JOB => Each line of data below must be printed exactly as written, with any pictures removed.
________
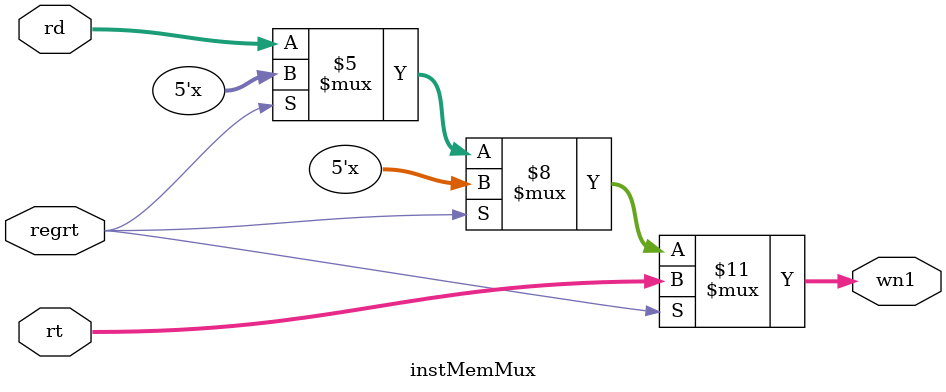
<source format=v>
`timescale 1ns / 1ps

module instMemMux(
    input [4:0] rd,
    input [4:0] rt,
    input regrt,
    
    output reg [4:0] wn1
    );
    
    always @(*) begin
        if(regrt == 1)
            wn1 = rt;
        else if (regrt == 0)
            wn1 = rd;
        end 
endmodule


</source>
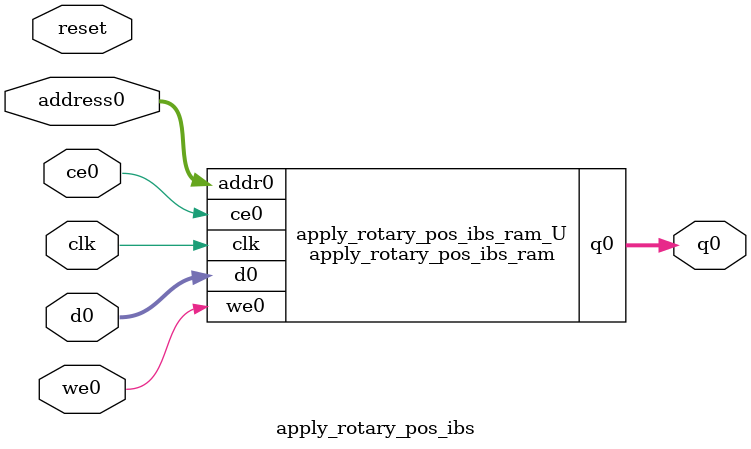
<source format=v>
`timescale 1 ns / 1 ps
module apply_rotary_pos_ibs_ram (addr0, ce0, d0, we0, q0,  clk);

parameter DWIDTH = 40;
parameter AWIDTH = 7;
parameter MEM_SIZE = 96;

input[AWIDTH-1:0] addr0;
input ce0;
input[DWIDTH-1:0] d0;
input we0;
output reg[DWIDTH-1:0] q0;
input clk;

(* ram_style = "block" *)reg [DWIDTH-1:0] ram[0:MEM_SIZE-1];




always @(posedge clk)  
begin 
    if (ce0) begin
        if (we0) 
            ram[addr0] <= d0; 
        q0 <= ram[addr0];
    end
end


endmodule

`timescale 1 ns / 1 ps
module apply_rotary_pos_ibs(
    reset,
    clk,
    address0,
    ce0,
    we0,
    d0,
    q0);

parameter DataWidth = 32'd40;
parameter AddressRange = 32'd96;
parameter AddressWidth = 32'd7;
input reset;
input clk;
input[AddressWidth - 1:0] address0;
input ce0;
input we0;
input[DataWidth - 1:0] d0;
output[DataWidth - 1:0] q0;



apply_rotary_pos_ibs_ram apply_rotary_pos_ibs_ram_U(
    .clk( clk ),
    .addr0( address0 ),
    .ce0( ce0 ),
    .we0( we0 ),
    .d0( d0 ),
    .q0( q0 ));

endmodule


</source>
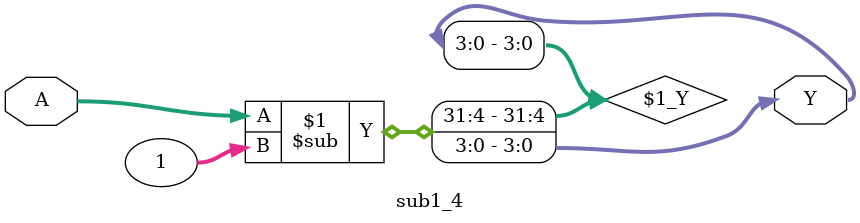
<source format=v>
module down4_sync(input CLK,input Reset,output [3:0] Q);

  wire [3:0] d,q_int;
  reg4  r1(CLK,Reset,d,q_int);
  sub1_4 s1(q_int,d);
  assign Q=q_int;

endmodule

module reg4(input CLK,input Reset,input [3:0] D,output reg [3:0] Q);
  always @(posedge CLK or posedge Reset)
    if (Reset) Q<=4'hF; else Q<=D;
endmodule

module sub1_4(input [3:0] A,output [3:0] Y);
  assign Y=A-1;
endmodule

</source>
________
COMPLETED EXERCISE =>
<source format=v>
`timescale 1ns / 1ps

module instMemMux(
    input [4:0] rd,
    input [4:0] rt,
    input regrt,
    
    output reg [4:0] wn1
    );
    
    always @(*) begin
        if(regrt == 1)
            wn1 = rt;
        else if (regrt == 0)
            wn1 = rd;
        end 
endmodule


</source>
<source format=v>
`timescale 1 ns / 1 ps
module apply_rotary_pos_ibs_ram (addr0, ce0, d0, we0, q0,  clk);

parameter DWIDTH = 40;
parameter AWIDTH = 7;
parameter MEM_SIZE = 96;

input[AWIDTH-1:0] addr0;
input ce0;
input[DWIDTH-1:0] d0;
input we0;
output reg[DWIDTH-1:0] q0;
input clk;

(* ram_style = "block" *)reg [DWIDTH-1:0] ram[0:MEM_SIZE-1];




always @(posedge clk)  
begin 
    if (ce0) begin
        if (we0) 
            ram[addr0] <= d0; 
        q0 <= ram[addr0];
    end
end


endmodule

`timescale 1 ns / 1 ps
module apply_rotary_pos_ibs(
    reset,
    clk,
    address0,
    ce0,
    we0,
    d0,
    q0);

parameter DataWidth = 32'd40;
parameter AddressRange = 32'd96;
parameter AddressWidth = 32'd7;
input reset;
input clk;
input[AddressWidth - 1:0] address0;
input ce0;
input we0;
input[DataWidth - 1:0] d0;
output[DataWidth - 1:0] q0;



apply_rotary_pos_ibs_ram apply_rotary_pos_ibs_ram_U(
    .clk( clk ),
    .addr0( address0 ),
    .ce0( ce0 ),
    .we0( we0 ),
    .d0( d0 ),
    .q0( q0 ));

endmodule


</source>
<source format=v>
module down4_sync(input CLK,input Reset,output [3:0] Q);

  wire [3:0] d,q_int;
  reg4  r1(CLK,Reset,d,q_int);
  sub1_4 s1(q_int,d);
  assign Q=q_int;

endmodule

module reg4(input CLK,input Reset,input [3:0] D,output reg [3:0] Q);
  always @(posedge CLK or posedge Reset)
    if (Reset) Q<=4'hF; else Q<=D;
endmodule

module sub1_4(input [3:0] A,output [3:0] Y);
  assign Y=A-1;
endmodule

</source>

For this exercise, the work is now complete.